** INPUT DATA follows **

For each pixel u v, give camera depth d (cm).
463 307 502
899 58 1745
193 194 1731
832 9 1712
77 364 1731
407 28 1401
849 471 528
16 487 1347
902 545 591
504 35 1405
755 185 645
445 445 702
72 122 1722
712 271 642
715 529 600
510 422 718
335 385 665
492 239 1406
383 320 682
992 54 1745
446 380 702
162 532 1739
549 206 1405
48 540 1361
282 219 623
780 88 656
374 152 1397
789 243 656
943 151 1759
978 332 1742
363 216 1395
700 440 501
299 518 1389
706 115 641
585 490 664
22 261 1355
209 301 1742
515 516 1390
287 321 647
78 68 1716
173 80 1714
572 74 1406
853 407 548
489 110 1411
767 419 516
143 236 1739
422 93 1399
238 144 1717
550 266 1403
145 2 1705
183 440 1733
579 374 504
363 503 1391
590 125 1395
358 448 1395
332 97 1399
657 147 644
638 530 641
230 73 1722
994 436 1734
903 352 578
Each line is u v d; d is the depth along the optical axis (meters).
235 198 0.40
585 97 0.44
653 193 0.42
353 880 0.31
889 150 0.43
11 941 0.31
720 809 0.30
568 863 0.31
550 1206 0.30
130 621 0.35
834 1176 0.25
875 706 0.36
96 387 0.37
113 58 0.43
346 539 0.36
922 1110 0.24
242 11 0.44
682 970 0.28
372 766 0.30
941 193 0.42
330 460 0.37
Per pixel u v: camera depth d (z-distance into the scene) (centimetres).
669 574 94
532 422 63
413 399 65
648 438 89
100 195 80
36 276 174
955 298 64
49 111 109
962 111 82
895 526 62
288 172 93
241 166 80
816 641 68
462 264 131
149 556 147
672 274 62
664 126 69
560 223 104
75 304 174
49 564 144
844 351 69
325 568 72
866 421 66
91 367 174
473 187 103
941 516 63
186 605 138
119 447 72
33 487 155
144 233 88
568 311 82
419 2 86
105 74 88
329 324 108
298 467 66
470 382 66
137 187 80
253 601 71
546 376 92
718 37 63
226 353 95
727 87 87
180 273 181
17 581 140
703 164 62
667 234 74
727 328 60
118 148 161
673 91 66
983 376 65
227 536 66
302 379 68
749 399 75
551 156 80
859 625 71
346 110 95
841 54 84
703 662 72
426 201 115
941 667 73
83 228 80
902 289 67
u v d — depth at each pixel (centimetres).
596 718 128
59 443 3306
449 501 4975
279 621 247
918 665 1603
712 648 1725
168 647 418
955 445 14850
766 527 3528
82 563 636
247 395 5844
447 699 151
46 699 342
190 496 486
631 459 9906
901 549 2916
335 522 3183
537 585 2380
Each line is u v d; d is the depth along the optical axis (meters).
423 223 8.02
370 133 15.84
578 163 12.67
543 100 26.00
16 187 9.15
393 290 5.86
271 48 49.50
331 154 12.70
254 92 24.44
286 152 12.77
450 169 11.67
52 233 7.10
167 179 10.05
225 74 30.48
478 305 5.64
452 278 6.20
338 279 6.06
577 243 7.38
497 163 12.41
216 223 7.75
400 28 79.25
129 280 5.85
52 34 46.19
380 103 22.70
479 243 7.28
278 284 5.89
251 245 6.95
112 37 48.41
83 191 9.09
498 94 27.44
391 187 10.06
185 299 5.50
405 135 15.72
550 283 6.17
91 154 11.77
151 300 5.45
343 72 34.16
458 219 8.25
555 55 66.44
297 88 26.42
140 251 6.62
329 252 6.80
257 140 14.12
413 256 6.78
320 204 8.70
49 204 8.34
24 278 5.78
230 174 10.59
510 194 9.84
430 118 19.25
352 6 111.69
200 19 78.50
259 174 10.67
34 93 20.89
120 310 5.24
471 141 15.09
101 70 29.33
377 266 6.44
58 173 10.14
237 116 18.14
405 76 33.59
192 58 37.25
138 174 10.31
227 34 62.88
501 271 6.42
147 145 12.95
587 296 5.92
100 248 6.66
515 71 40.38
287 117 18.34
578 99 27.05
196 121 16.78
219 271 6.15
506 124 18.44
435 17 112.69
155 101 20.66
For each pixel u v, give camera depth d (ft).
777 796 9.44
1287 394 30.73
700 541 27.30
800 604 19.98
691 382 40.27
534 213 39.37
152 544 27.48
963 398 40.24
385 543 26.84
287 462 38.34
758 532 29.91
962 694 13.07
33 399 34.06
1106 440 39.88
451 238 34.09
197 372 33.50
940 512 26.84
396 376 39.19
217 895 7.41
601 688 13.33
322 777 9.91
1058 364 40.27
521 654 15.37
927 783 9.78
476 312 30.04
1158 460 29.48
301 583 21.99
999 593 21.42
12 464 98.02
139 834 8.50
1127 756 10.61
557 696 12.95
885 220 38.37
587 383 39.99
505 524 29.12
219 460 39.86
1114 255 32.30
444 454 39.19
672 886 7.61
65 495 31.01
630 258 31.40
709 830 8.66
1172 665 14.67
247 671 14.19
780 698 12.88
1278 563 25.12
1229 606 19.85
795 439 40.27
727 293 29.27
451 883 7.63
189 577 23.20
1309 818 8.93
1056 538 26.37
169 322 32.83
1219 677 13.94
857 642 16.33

** End of INPUT DATA **

*BRIEF*. The answer should consist only of the lines from the one with "557 696 12.95" to the final line of the records above, retyped word for word.

*RESPONSE TO THIS EXERCISE*.
557 696 12.95
885 220 38.37
587 383 39.99
505 524 29.12
219 460 39.86
1114 255 32.30
444 454 39.19
672 886 7.61
65 495 31.01
630 258 31.40
709 830 8.66
1172 665 14.67
247 671 14.19
780 698 12.88
1278 563 25.12
1229 606 19.85
795 439 40.27
727 293 29.27
451 883 7.63
189 577 23.20
1309 818 8.93
1056 538 26.37
169 322 32.83
1219 677 13.94
857 642 16.33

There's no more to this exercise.